Specifies the kernel type to be used in the algorithm. It must be one of ‘gak’ or a kernel accepted by sklearn.svm.SVR. If none is given, ‘gak’ will be used. If a callable is given it is used to pre-compute the kernel matrix from data matrices; that matrix should be an array of shape (n_samples, n_samples).

degreeint, optional (default=3)
Degree of the polynomial kernel function (‘poly’). Ignored by all other kernels.
gammafloat, optional (default=’auto’)

Kernel coefficient for ‘gak’, ‘rbf’, ‘poly’ and ‘sigmoid’. If gamma is ‘auto’ then:

  • for ‘gak’ kernel, it is computed based on a sampling of the training set tslearn.metrics.gamma_soft_dtw

  • for other kernels (eg. ‘rbf’), 1/n_features will be used.

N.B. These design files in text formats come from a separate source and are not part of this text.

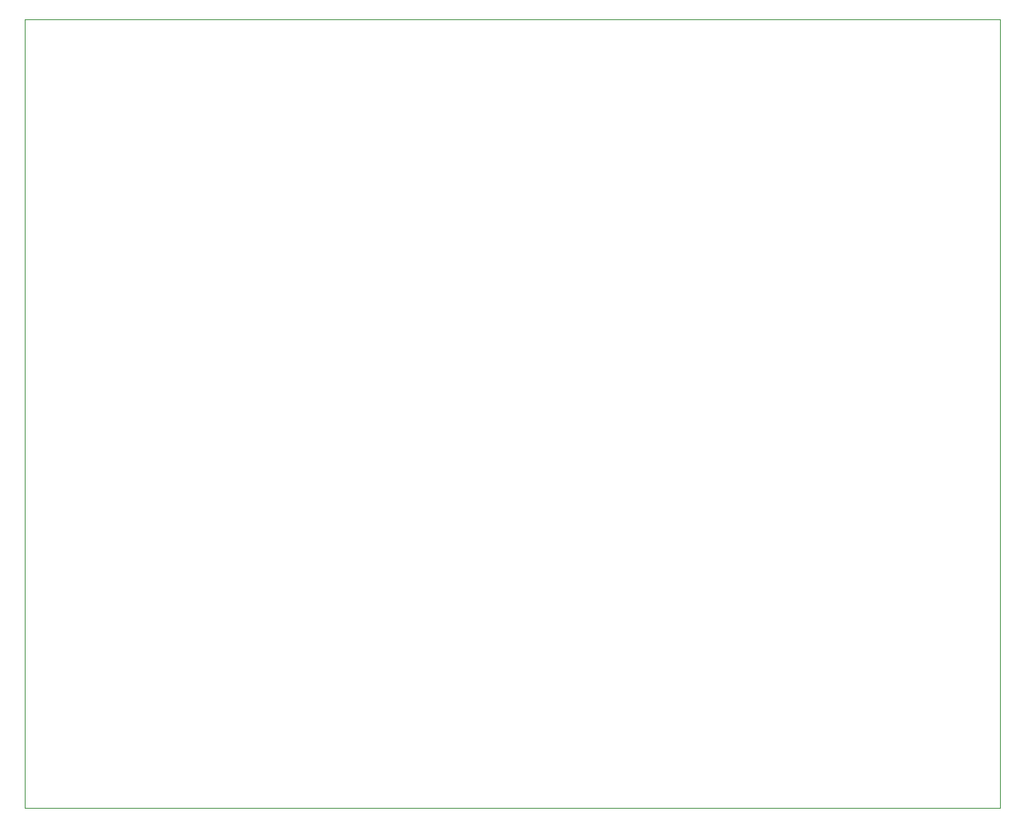
<source format=gm1>
%TF.GenerationSoftware,KiCad,Pcbnew,9.0.0*%
%TF.CreationDate,2025-03-08T00:29:08-08:00*%
%TF.ProjectId,remote,72656d6f-7465-42e6-9b69-6361645f7063,v0.1*%
%TF.SameCoordinates,Original*%
%TF.FileFunction,Profile,NP*%
%FSLAX46Y46*%
G04 Gerber Fmt 4.6, Leading zero omitted, Abs format (unit mm)*
G04 Created by KiCad (PCBNEW 9.0.0) date 2025-03-08 00:29:08*
%MOMM*%
%LPD*%
G01*
G04 APERTURE LIST*
%TA.AperFunction,Profile*%
%ADD10C,0.050000*%
%TD*%
G04 APERTURE END LIST*
D10*
X93980000Y-60960000D02*
X200660000Y-60960000D01*
X200660000Y-147320000D01*
X93980000Y-147320000D01*
X93980000Y-60960000D01*
M02*

</source>
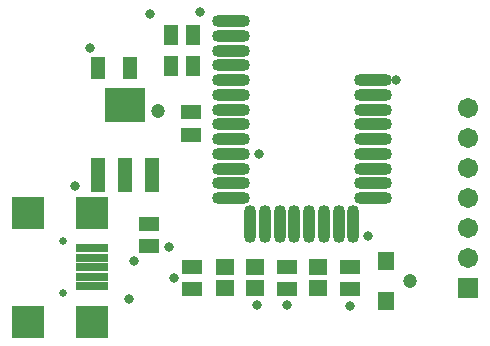
<source format=gts>
G04*
G04 #@! TF.GenerationSoftware,Altium Limited,Altium Designer,21.0.9 (235)*
G04*
G04 Layer_Color=8388736*
%FSLAX25Y25*%
%MOIN*%
G70*
G04*
G04 #@! TF.SameCoordinates,28F69A72-3BD6-4D5A-B4D2-E5632D31EE07*
G04*
G04*
G04 #@! TF.FilePolarity,Negative*
G04*
G01*
G75*
%ADD25O,0.12611X0.04147*%
%ADD26O,0.04147X0.12611*%
%ADD27R,0.04737X0.11430*%
%ADD28R,0.13792X0.11430*%
%ADD29R,0.05131X0.07493*%
%ADD30R,0.10642X0.02572*%
%ADD31R,0.10642X0.10642*%
%ADD32R,0.06312X0.05524*%
%ADD33R,0.06706X0.05131*%
%ADD34R,0.05131X0.06706*%
%ADD35R,0.05524X0.06115*%
%ADD36C,0.02572*%
%ADD37C,0.06706*%
%ADD38R,0.06706X0.06706*%
%ADD39C,0.03162*%
%ADD40C,0.04737*%
D25*
X212221Y188902D02*
D03*
Y183980D02*
D03*
Y179059D02*
D03*
Y174138D02*
D03*
Y169217D02*
D03*
Y164295D02*
D03*
Y159374D02*
D03*
Y154453D02*
D03*
Y149531D02*
D03*
X164779D02*
D03*
Y154453D02*
D03*
Y159374D02*
D03*
Y164295D02*
D03*
Y169217D02*
D03*
Y174138D02*
D03*
Y179059D02*
D03*
Y183980D02*
D03*
Y188902D02*
D03*
Y193823D02*
D03*
Y198744D02*
D03*
Y203665D02*
D03*
Y208587D02*
D03*
D26*
X205724Y140870D02*
D03*
X200803D02*
D03*
X195882D02*
D03*
X190961D02*
D03*
X186039D02*
D03*
X181118D02*
D03*
X176197D02*
D03*
X171276D02*
D03*
D27*
X120445Y157386D02*
D03*
X129500D02*
D03*
X138555D02*
D03*
D28*
X129500Y180614D02*
D03*
D29*
X131315Y193000D02*
D03*
X120685D02*
D03*
D30*
X118689Y132799D02*
D03*
Y129650D02*
D03*
Y126500D02*
D03*
Y123350D02*
D03*
Y120201D02*
D03*
D31*
Y144650D02*
D03*
Y108350D02*
D03*
X97114Y144650D02*
D03*
Y108350D02*
D03*
D32*
X163000Y126543D02*
D03*
Y119457D02*
D03*
X194000D02*
D03*
Y126543D02*
D03*
X173000D02*
D03*
Y119457D02*
D03*
D33*
X151500Y178240D02*
D03*
Y170760D02*
D03*
X137500Y133606D02*
D03*
Y141087D02*
D03*
X204500Y119260D02*
D03*
Y126740D02*
D03*
X151947Y119260D02*
D03*
Y126740D02*
D03*
X183500Y119260D02*
D03*
Y126740D02*
D03*
D34*
X144760Y193500D02*
D03*
X152240D02*
D03*
X144760Y204000D02*
D03*
X152240D02*
D03*
D35*
X216500Y128595D02*
D03*
Y115405D02*
D03*
D36*
X108807Y135161D02*
D03*
Y117839D02*
D03*
D37*
X244000Y139500D02*
D03*
Y129500D02*
D03*
Y149500D02*
D03*
Y159500D02*
D03*
Y169500D02*
D03*
Y179500D02*
D03*
D38*
Y119500D02*
D03*
D39*
X220000Y189000D02*
D03*
X154500Y211500D02*
D03*
X174102Y164398D02*
D03*
X210500Y137000D02*
D03*
X113000Y153500D02*
D03*
X146000Y123000D02*
D03*
X132500Y128500D02*
D03*
X131000Y116000D02*
D03*
X183500Y114000D02*
D03*
X118000Y199500D02*
D03*
X173500Y114000D02*
D03*
X204500Y113500D02*
D03*
X144140Y133360D02*
D03*
X137744Y211000D02*
D03*
D40*
X140500Y178500D02*
D03*
X224500Y122000D02*
D03*
M02*

</source>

coef0float, optional (default=0.0)
Independent term in kernel function. It is only significant in ‘poly’ and ‘sigmoid’.
tolfloat, optional (default=1e-3)
Tolerance for stopping criterion.
epsilonfloat, optional (default=0.1)
Epsilon in the epsilon-SVR model. It specifies the epsilon-tube within which no penalty is associated in the training loss function with points predicted within a distance epsilon from the actual value.
shrinkingboolean, optional (default=True)
Whether to use the shrinking heuristic.
cache_sizefloat, optional (default=200.0)
Specify the size of the kernel cache (in MB).
n_jobsint or None, optional (default=None)

The number of jobs to run in parallel for GAK cross-similarity matrix computations. None means 1 unless in a joblib.parallel_backend context. -1 means using all processors. See scikit-learns’ Glossary for more details.

verboseint, default: 0
Enable verbose output. Note that this setting takes advantage of a per-process runtime setting in libsvm that, if enabled, may not work properly in a multithreaded context.
max_iterint, optional (default=-1)
Hard limit on iterations within solver, or -1 for no limit.